Estratto dati:

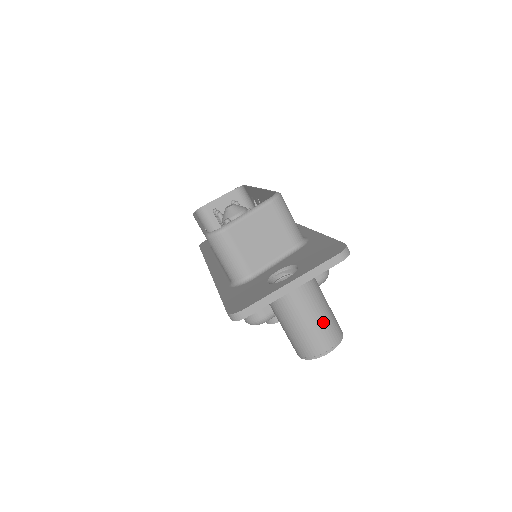
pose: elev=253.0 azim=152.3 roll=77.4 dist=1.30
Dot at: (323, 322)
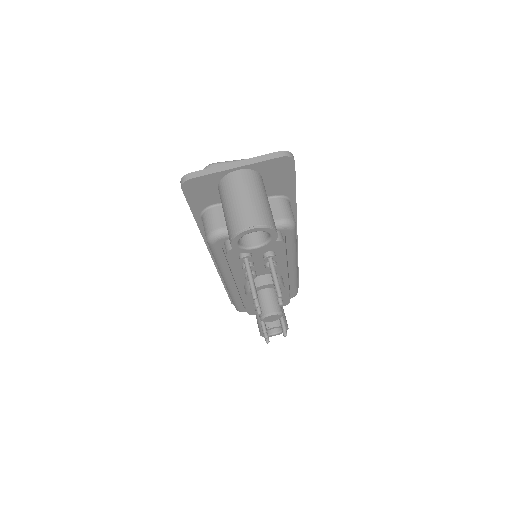
Dot at: (255, 203)
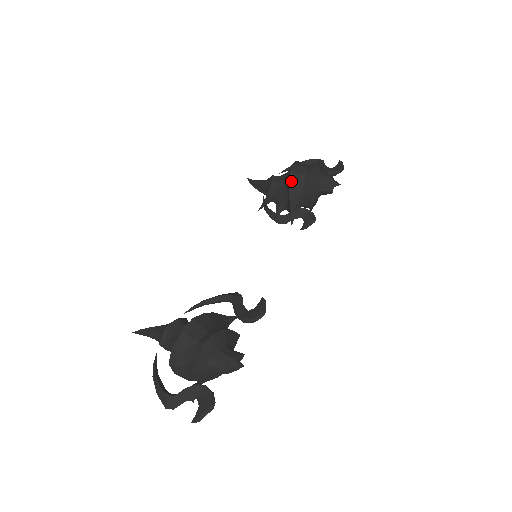
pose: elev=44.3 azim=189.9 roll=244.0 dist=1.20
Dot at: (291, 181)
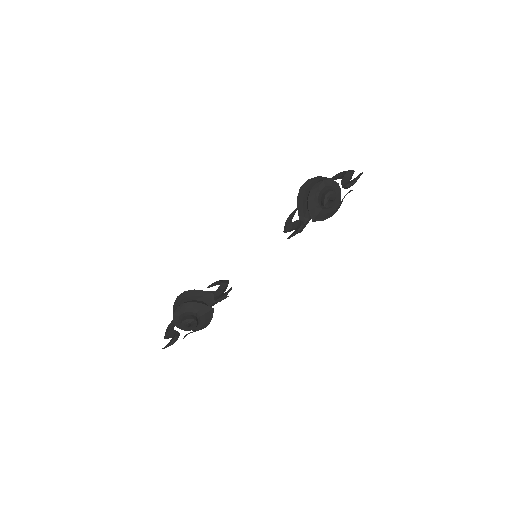
Dot at: (299, 196)
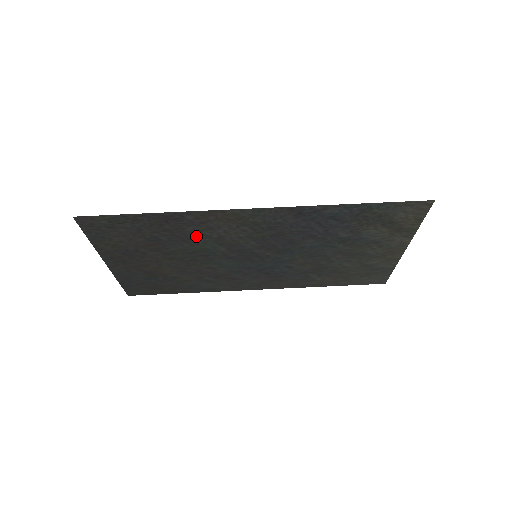
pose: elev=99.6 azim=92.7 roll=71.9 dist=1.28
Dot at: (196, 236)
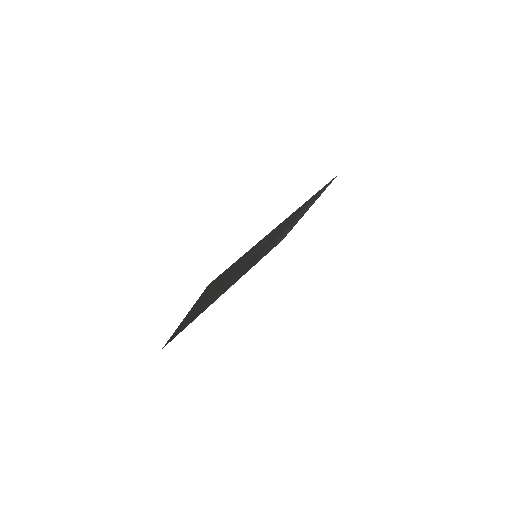
Dot at: (247, 258)
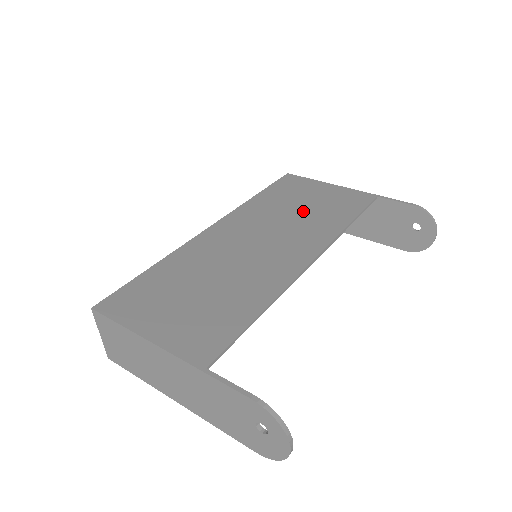
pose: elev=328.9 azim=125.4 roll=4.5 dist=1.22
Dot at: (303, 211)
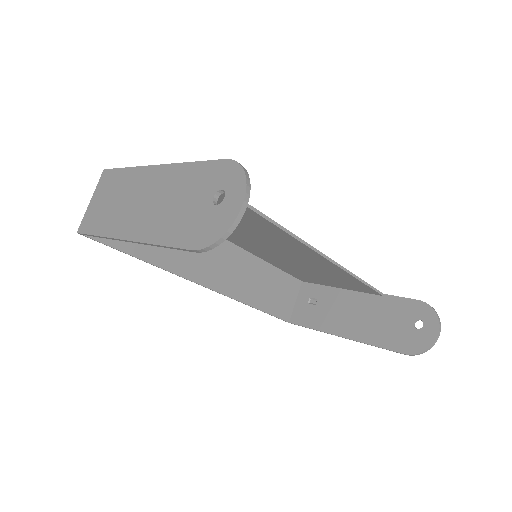
Dot at: occluded
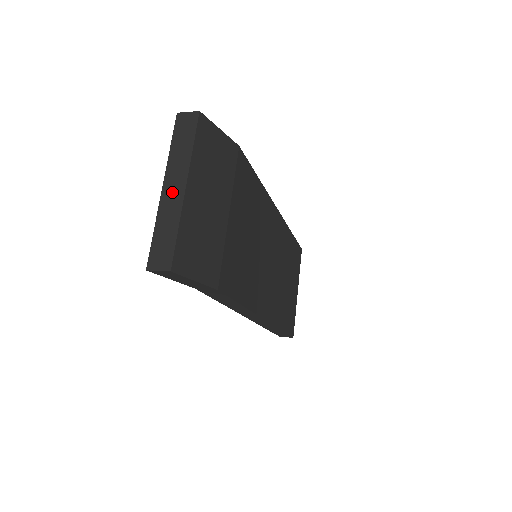
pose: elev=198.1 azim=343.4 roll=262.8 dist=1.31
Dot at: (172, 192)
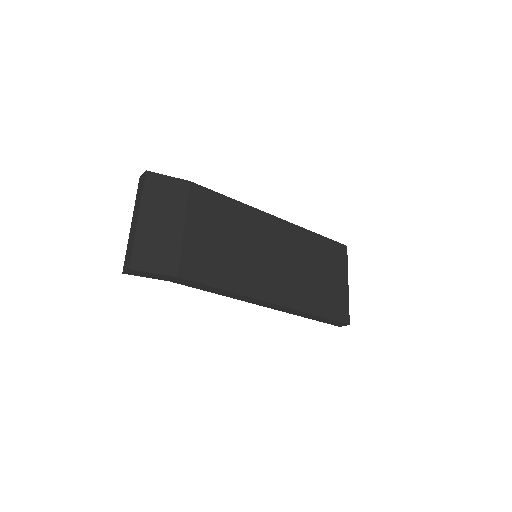
Dot at: (134, 223)
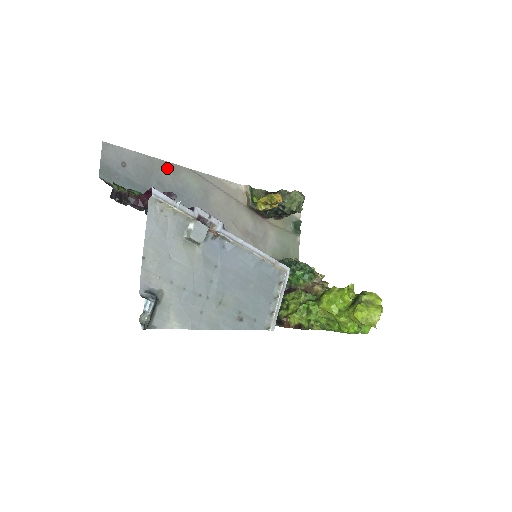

Consegna: Trasforma queste righe in un elenco numerato, saltando quelle vuote e senza includere le immagini.

Soluzione:
1. pose: elev=253.0 azim=152.3 roll=77.4 dist=1.30
2. Dot at: (323, 322)
3. Dot at: (255, 203)
4. pose: elev=44.3 azim=189.9 roll=244.0 dist=1.20
5. Dot at: (291, 181)
6. Dot at: (299, 196)
7. pose: elev=99.6 azim=92.7 roll=71.9 dist=1.28
8. Dot at: (196, 236)
9. Dot at: (247, 258)
10. pose: elev=328.9 azim=125.4 roll=4.5 dist=1.22
11. Dot at: (303, 211)
12. Dot at: occluded
13. pose: elev=198.1 azim=343.4 roll=262.8 dist=1.31
14. Dot at: (172, 192)
15. Dot at: (134, 223)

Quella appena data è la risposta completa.